The next day more of the officers who escaped from the prison arrived in Washington and they were all invited to the Ford theater with the president, the same theater where he was later shot.
Captain Hatfield says, although hundreds of men say that they escaped at the time he did, there were only 109 who got out and about thirty-seven of them who were not recaptured. So far as he knows, he is the only one who is still alive who escaped at that time, because nearly all of them went back into the war and many died from disease or the bullet.

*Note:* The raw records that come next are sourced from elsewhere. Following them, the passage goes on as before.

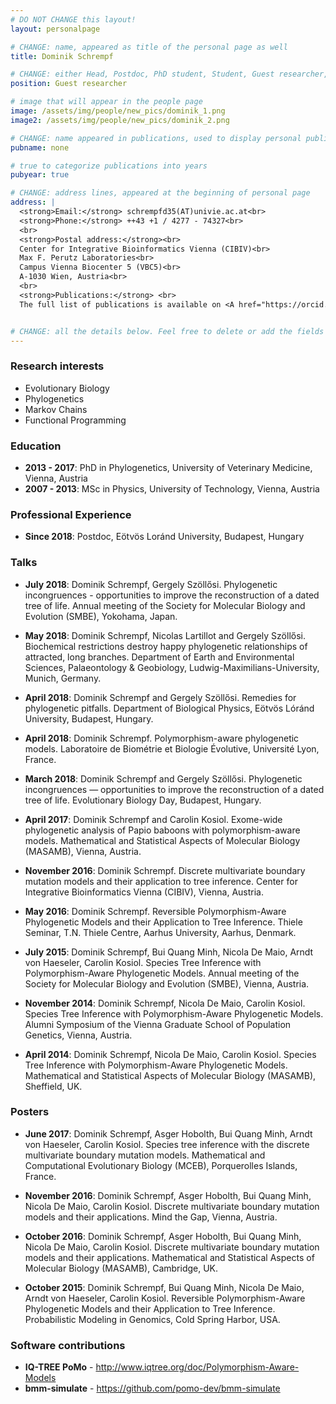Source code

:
 ```yaml
---
# DO NOT CHANGE this layout!
layout: personalpage

# CHANGE: name, appeared as title of the personal page as well
title: Dominik Schrempf

# CHANGE: either Head, Postdoc, PhD student, Student, Guest researcher, System administrator, or Secretery
position: Guest researcher

# image that will appear in the people page
image: /assets/img/people/new_pics/dominik_1.png
image2: /assets/img/people/new_pics/dominik_2.png

# CHANGE: name appeared in publications, used to display personal publications
pubname: none

# true to categorize publications into years
pubyear: true

# CHANGE: address lines, appeared at the beginning of personal page
address: |
  <strong>Email:</strong> schrempfd35(AT)univie.ac.at<br>
  <strong>Phone:</strong> ++43 +1 / 4277 - 74327<br>
  <br>
  <strong>Postal address:</strong><br>
  Center for Integrative Bioinformatics Vienna (CIBIV)<br>
  Max F. Perutz Laboratories<br>
  Campus Vienna Biocenter 5 (VBC5)<br>
  A-1030 Wien, Austria<br>
  <br>
  <strong>Publications:</strong> <br>
  The full list of publications is available on <A href="https://orcid.org/0000-0001-8865-9237">ORCID</A>.


# CHANGE: all the details below. Feel free to delete or add the fields (e.g. Talks and Posters, Software)
---
```


### Research interests
<div class="hline"></div>

* Evolutionary Biology
* Phylogenetics
* Markov Chains
* Functional Programming

### Education
<div class="hline"></div>

* __2013 - 2017__: PhD in Phylogenetics, University of Veterinary Medicine, Vienna, Austria<br>
* __2007 - 2013__: MSc in Physics, University of Technology, Vienna, Austria<br>


### Professional Experience
<div class="hline"></div>

* __Since 2018__: Postdoc, Eötvös Loránd University, Budapest, Hungary <br>

### Talks
<div class="hline"></div>

<!-- * Conference, place, dates -->
<!-- Talk: “Title of the tallk/Poster” -->

* __July 2018__: Dominik Schrempf, Gergely Szöllősi. Phylogenetic incongruences -
opportunities to improve the reconstruction of a dated tree of life. Annual
meeting of the Society for Molecular Biology and Evolution (SMBE), Yokohama,
Japan.

*  __May 2018__: Dominik Schrempf, Nicolas Lartillot and Gergely Szöllősi.
Biochemical restrictions destroy happy phylogenetic relationships of attracted,
long branches. Department of Earth and Environmental Sciences, Palaeontology &
Geobiology, Ludwig-Maximilians-University, Munich, Germany.

* __April 2018__: Dominik Schrempf and Gergely Szöllősi. Remedies for phylogenetic
pitfalls. Department of Biological Physics, Eötvös Lóránd University, Budapest,
Hungary.

* __April 2018__: Dominik Schrempf. Polymorphism-aware phylogenetic models.
Laboratoire de Biométrie et Biologie Évolutive, Université Lyon, France.

* __March 2018__: Dominik Schrempf and Gergely Szöllősi. Phylogenetic incongruences
— opportunities to improve the reconstruction of a dated tree of life.
Evolutionary Biology Day, Budapest, Hungary.

* __April 2017__: Dominik Schrempf and Carolin Kosiol. Exome-wide phylogenetic
analysis of Papio baboons with polymorphism-aware models. Mathematical and
Statistical Aspects of Molecular Biology (MASAMB), Vienna, Austria.

* __November 2016__: Dominik Schrempf. Discrete multivariate boundary mutation
models and their application to tree inference. Center for Integrative
Bioinformatics Vienna (CIBIV), Vienna, Austria.

* __May 2016__: Dominik Schrempf. Reversible Polymorphism-Aware Phylogenetic Models
and their Application to Tree Inference. Thiele Seminar, T.N. Thiele Centre,
Aarhus University, Aarhus, Denmark.

* __July 2015__: Dominik Schrempf, Bui Quang Minh, Nicola De Maio, Arndt von
Haeseler, Carolin Kosiol. Species Tree Inference with Polymorphism-Aware
Phylogenetic Models. Annual meeting of the Society for Molecular Biology and
Evolution (SMBE), Vienna, Austria.

* __November 2014__: Dominik Schrempf, Nicola De Maio, Carolin Kosiol. Species Tree
Inference with Polymorphism-Aware Phylogenetic Models. Alumni Symposium of the
Vienna Graduate School of Population Genetics, Vienna, Austria.

* __April 2014__: Dominik Schrempf, Nicola De Maio, Carolin Kosiol. Species Tree
Inference with Polymorphism-Aware Phylogenetic Models. Mathematical and
Statistical Aspects of Molecular Biology (MASAMB), Sheffield, UK.

### Posters
<div class="hline"></div>


* __June 2017__: Dominik Schrempf, Asger Hobolth, Bui Quang Minh, Arndt von Haeseler, Carolin
Kosiol. Species tree inference with the discrete multivariate boundary
mutation models. Mathematical and Computational Evolutionary Biology (MCEB),
Porquerolles Islands, France.

* __November 2016__: Dominik Schrempf, Asger Hobolth, Bui Quang Minh, Nicola De Maio, Carolin
Kosiol. Discrete multivariate boundary mutation models and their applications.
Mind the Gap, Vienna, Austria.

* __October 2016__: Dominik Schrempf, Asger Hobolth, Bui Quang Minh, Nicola De Maio, Carolin
Kosiol. Discrete multivariate boundary mutation models and their applications.
Mathematical and Statistical Aspects of Molecular Biology (MASAMB), Cambridge,
UK.

* __October 2015__: Dominik Schrempf, Bui Quang Minh, Nicola De Maio, Arndt von Haeseler, Carolin
Kosiol. Reversible Polymorphism-Aware Phylogenetic Models and their
Application to Tree Inference. Probabilistic Modeling in Genomics, Cold Spring
Harbor, USA.


### Software contributions
<div class="hline"></div>

* __IQ-TREE PoMo__ - <a HREF="link">http://www.iqtree.org/doc/Polymorphism-Aware-Models</a>
* __bmm-simulate__ - <a HREF="link">https://github.com/pomo-dev/bmm-simulate</a>
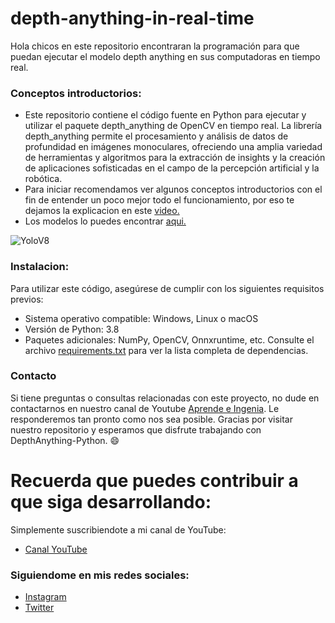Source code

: # depth-anything-in-real-time
Hola chicos en este repositorio encontraran la programación para que puedan ejecutar el modelo depth anything en sus computadoras en tiempo real.

### Conceptos introductorios:
- Este repositorio contiene el código fuente en Python para ejecutar y utilizar el paquete depth_anything de OpenCV en tiempo real. La librería depth_anything permite el procesamiento y análisis de datos de profundidad en imágenes monoculares, ofreciendo una amplia variedad de herramientas y algoritmos para la extracción de insights y la creación de aplicaciones sofisticadas en el campo de la percepción artificial y la robótica.
- Para iniciar recomendamos ver algunos conceptos introductorios con el fin de entender un poco mejor todo el funcionamiento, por eso te dejamos la explicacion en este [video.](https://youtu.be/GUKuajzXrUI?si=426bT8ecPAvq37YT)
- Los modelos lo puedes encontrar [aqui.](https://huggingface.co/AprendeIngenia/depth-anyhting/tree/main/depth_anything/models)

![YoloV8](https://github.com/AprendeIngenia/depth-anything-in-real-time/assets/85022752/b18c8466-3ffa-4bf9-83ee-45755950fc34)

### Instalacion:
Para utilizar este código, asegúrese de cumplir con los siguientes requisitos previos:

- Sistema operativo compatible: Windows, Linux o macOS
- Versión de Python: 3.8
- Paquetes adicionales: NumPy, OpenCV, Onnxruntime, etc. Consulte el archivo [requirements.txt](https://github.com/AprendeIngenia/depth-anything-in-real-time/blob/c18a72444a61f1845f576c9740621a8bcb002cd1/requirements.txt) para ver la lista completa de dependencias.

### Contacto
Si tiene preguntas o consultas relacionadas con este proyecto, no dude en contactarnos en nuestro canal de Youtube [Aprende e Ingenia](https://www.youtube.com/@AprendeIngenia/videos). Le responderemos tan pronto como nos sea posible.
Gracias por visitar nuestro repositorio y esperamos que disfrute trabajando con DepthAnything-Python. :smile:

# Recuerda que puedes contribuir a que siga desarrollando:
Simplemente suscribiendote a mi canal de YouTube:
- [Canal YouTube](https://www.youtube.com/channel/UCzwHEOCbsZLjfELperJ6VeQ/videos)

### Siguiendome en mis redes sociales: 
- [Instagram](https://www.instagram.com/santiagsanchezr/)
- [Twitter](https://twitter.com/SantiagSanchezR)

John D. Hatfield, enlisted Sept 3, 1862 as a 2nd Lt. into Co. H, 53rd Illinois Infantry. He took part in engagements at Shiloh, seige of Corinth, Hatchie Bridge, seige of Vicksburg, Jackson, seige of Atlanta and was with Sherman on the famous march to the sea. He was captured on July 12, 1863 at the Battle of Jackson and sent to Libby Prison in Richmond, Virginia. After spending seven months in prison, Hatfield along with 109 other prisoners attempted an escape through a tunnel on February 9, 1864. After six days and nights, he succeeded in reaching Union lines at Williamsburgh. He received the commission of Captain, December 28, 1864 and his honorable discharge July 29, 1865. Mr. Hatfield has been a resident of Neligh since 1885, served the county as treasurer and was elected to the Nebraska Legislature in 1909.